No seu Prólogo, Ortega reafirma, premeditadamente o que Marias escreveu 40 anos depois, e o que vemos claramente nos dias atuais: “(...) e o assunto do qual ele (livro) trata é demasiado humano para que o tempo não o afete demasiadamente. Há, sobretudo, épocas em que a realidade humana, sempre móvel, se acelera, se embala em velocidades vertiginosas. Nossa época é desse tipo, porque é de descidas e quedas.”

É importante um aviso sobre a apoliticidade, tanto do autor quanto de sua obra, deixando claro o que Marias bem observou, e que muitos ainda insistem em dicotomizar nos dias de hoje: nada, ou tudo, não se resume à política. “Nem este livro nem eu somos políticos. O assunto tratado aqui é prévio à política e pertence ao seu subsolo. Meu trabalho é o obscuro labor subterrâneo do mineiro. A missão do chamado ‘intelectual’ é, em certo sentido, oposta à do político. A obra intelectual visa, muitas vezes em vão, esclarecer um pouco as coisas, ao passo que a do político normalmente consiste, ao contrário, em confundi-las mais do que já estavam. Ser de esquerda, como ser de direita, é uma das infinitas maneiras que o homem pode eleger para ser um imbecil: ambas são, de fato, formas de hemiplegia moral. Ademais, a persistência desses qualificativos contribui muito para falsificar ainda mais a ‘realidade’ do presente, que já é falsa por si, porque as experiências políticas correspondentes se complicaram ao extremo, como demonstra o fato de que hoje as direitas prometem revoluções e as esquerdas propõem tiranias.”

Na primeira parte, Ortega busca uma explicação não apenas para o aumento exponencial da quantidade de pessoas, mas para como o aumento não “preparado” é um risco para o desenvolvimento regular da humanidade, e quando apresenta o conceito de massa, começamos a entender, de certa forma na raiz do problema, como a linguagem é elementar no curso que a sociedade toma. “O conceito de multidão é quantitativo e visual. (...) A sociedade é sempre uma unidade dinâmica de dois fatores: minorias e massas. As minorias são indivíduos ou grupos de indivíduos especialmente qualificados. A massa é o conjunto de pessoas que não são especialmente qualificadas. Portanto, não se entenda por massas, nem apenas nem principalmente, ‘as massas operárias’. Massa é o ‘homem médio’. (...) Diante de uma só pessoa podemos saber se é massa ou não. Massa é todo aquele que não se dá valor – bom ou mau – por motivos especiais, que se sente ‘como todo mundo’, e no entanto não se angustia, e gosta de se sentir idêntico aos demais.”

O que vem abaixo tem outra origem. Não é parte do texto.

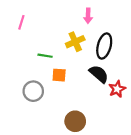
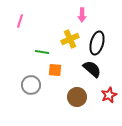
red star: (117, 89) -> (109, 95), moved
brown circle: (75, 121) -> (77, 97), moved

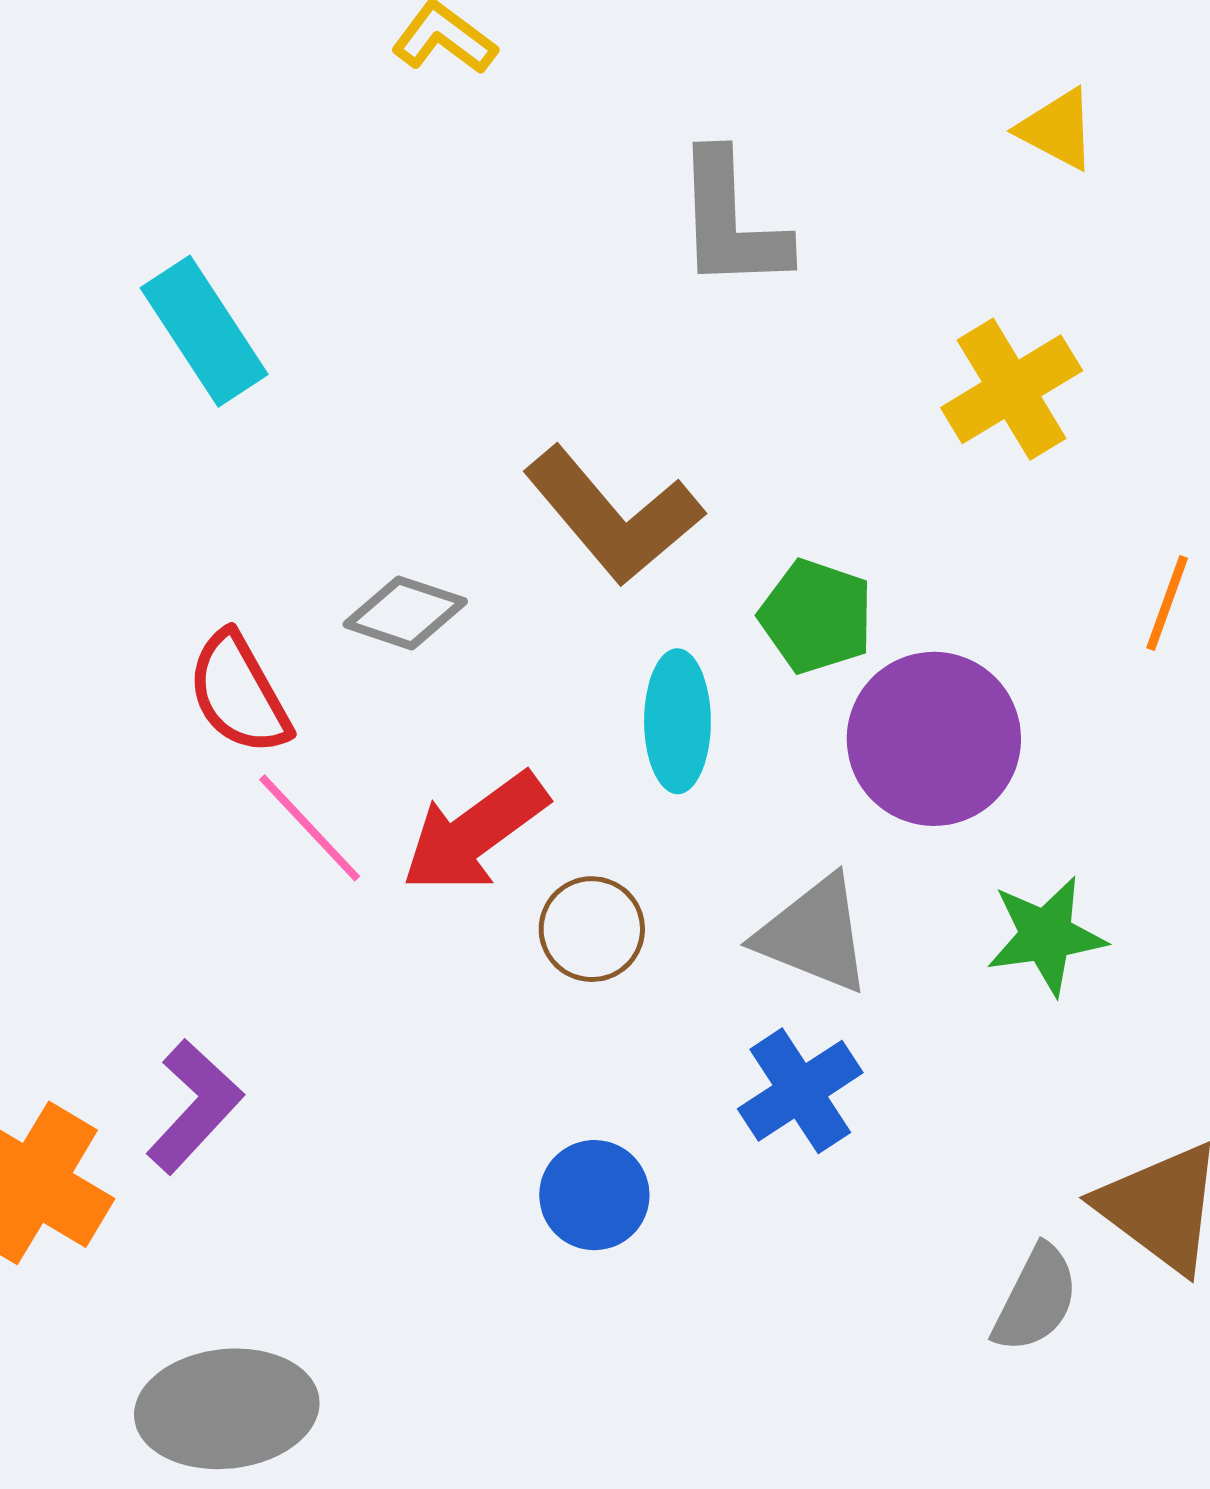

As pessoas se acostumaram a ser como todo mundo e não buscam um sentido para suas vidas, e como escreveu Lewis, depois de produzirmos homens sem peito, queremos que surjam novos heróis para salvar a história. 

A Rebelião das Massas, José Ortega y Gasset.



*Este conteúdo é de responsabilidade do autor e não representa, necessariamente, a opinião do Diário de Uberlândia.